Output every line of the listing below word for word, in order, with nothing left out or changed.

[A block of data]
· · ·

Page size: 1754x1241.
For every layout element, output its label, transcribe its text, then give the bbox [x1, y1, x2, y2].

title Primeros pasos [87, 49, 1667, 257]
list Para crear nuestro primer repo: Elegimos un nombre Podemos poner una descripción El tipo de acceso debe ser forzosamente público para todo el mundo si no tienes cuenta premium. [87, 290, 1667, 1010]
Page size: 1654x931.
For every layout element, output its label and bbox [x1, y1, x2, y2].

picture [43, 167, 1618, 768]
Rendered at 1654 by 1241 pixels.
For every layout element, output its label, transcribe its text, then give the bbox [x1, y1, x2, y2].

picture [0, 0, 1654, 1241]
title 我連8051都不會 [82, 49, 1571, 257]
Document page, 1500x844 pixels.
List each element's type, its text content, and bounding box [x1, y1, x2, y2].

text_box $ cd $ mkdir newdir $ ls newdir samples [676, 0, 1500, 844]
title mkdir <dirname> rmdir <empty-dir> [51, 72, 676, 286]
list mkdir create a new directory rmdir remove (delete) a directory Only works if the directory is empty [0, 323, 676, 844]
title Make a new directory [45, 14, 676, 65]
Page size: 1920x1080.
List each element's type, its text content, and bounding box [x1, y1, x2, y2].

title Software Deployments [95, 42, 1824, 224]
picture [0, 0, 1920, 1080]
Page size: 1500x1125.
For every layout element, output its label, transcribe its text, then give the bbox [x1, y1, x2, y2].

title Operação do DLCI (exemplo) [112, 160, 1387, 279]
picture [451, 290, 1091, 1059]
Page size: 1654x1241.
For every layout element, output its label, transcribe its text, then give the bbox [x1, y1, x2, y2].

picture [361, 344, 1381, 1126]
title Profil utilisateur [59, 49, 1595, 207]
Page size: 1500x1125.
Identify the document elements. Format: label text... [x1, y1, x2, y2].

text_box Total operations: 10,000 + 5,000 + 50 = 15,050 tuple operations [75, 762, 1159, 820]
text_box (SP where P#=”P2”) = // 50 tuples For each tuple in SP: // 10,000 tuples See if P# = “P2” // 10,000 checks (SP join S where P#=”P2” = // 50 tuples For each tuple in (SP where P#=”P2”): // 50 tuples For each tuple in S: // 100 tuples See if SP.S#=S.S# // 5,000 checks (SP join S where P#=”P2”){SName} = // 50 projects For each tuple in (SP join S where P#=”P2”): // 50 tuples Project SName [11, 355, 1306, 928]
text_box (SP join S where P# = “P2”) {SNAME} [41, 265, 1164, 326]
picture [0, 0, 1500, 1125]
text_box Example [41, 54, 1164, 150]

· · ·

> **Expected answer**
Page size: 1754x1241.
For every layout element, output its label, transcribe its text, then give the bbox [x1, y1, x2, y2].

title Primeros pasos [87, 49, 1667, 257]
list Para crear nuestro primer repo: Elegimos un nombre Podemos poner una descripción El tipo de acceso debe ser forzosamente público para todo el mundo si no tienes cuenta premium. [87, 290, 1667, 1010]
Page size: 1654x931.
For every layout element, output its label and bbox [x1, y1, x2, y2].

picture [43, 167, 1618, 768]
Rendered at 1654 by 1241 pixels.
For every layout element, output its label, transcribe its text, then give the bbox [x1, y1, x2, y2].

picture [0, 0, 1654, 1241]
title 我連8051都不會 [82, 49, 1571, 257]
Document page, 1500x844 pixels.
List each element's type, its text content, and bounding box [x1, y1, x2, y2].

text_box $ cd $ mkdir newdir $ ls newdir samples [676, 0, 1500, 844]
title mkdir <dirname> rmdir <empty-dir> [51, 72, 676, 286]
list mkdir create a new directory rmdir remove (delete) a directory Only works if the directory is empty [0, 323, 676, 844]
title Make a new directory [45, 14, 676, 65]
Page size: 1920x1080.
List each element's type, its text content, and bounding box [x1, y1, x2, y2].

title Software Deployments [95, 42, 1824, 224]
picture [0, 0, 1920, 1080]
Page size: 1500x1125.
For every layout element, output its label, transcribe its text, then give the bbox [x1, y1, x2, y2].

title Operação do DLCI (exemplo) [112, 160, 1387, 279]
picture [451, 290, 1091, 1059]
Page size: 1654x1241.
For every layout element, output its label, transcribe its text, then give the bbox [x1, y1, x2, y2].

picture [361, 344, 1381, 1126]
title Profil utilisateur [59, 49, 1595, 207]
Page size: 1500x1125.
Identify the document elements. Format: label text... [x1, y1, x2, y2].

text_box Total operations: 10,000 + 5,000 + 50 = 15,050 tuple operations [75, 762, 1159, 820]
text_box (SP where P#=”P2”) = // 50 tuples For each tuple in SP: // 10,000 tuples See if P# = “P2” // 10,000 checks (SP join S where P#=”P2” = // 50 tuples For each tuple in (SP where P#=”P2”): // 50 tuples For each tuple in S: // 100 tuples See if SP.S#=S.S# // 5,000 checks (SP join S where P#=”P2”){SName} = // 50 projects For each tuple in (SP join S where P#=”P2”): // 50 tuples Project SName [11, 355, 1306, 928]
text_box (SP join S where P# = “P2”) {SNAME} [41, 265, 1164, 326]
picture [0, 0, 1500, 1125]
text_box Example [41, 54, 1164, 150]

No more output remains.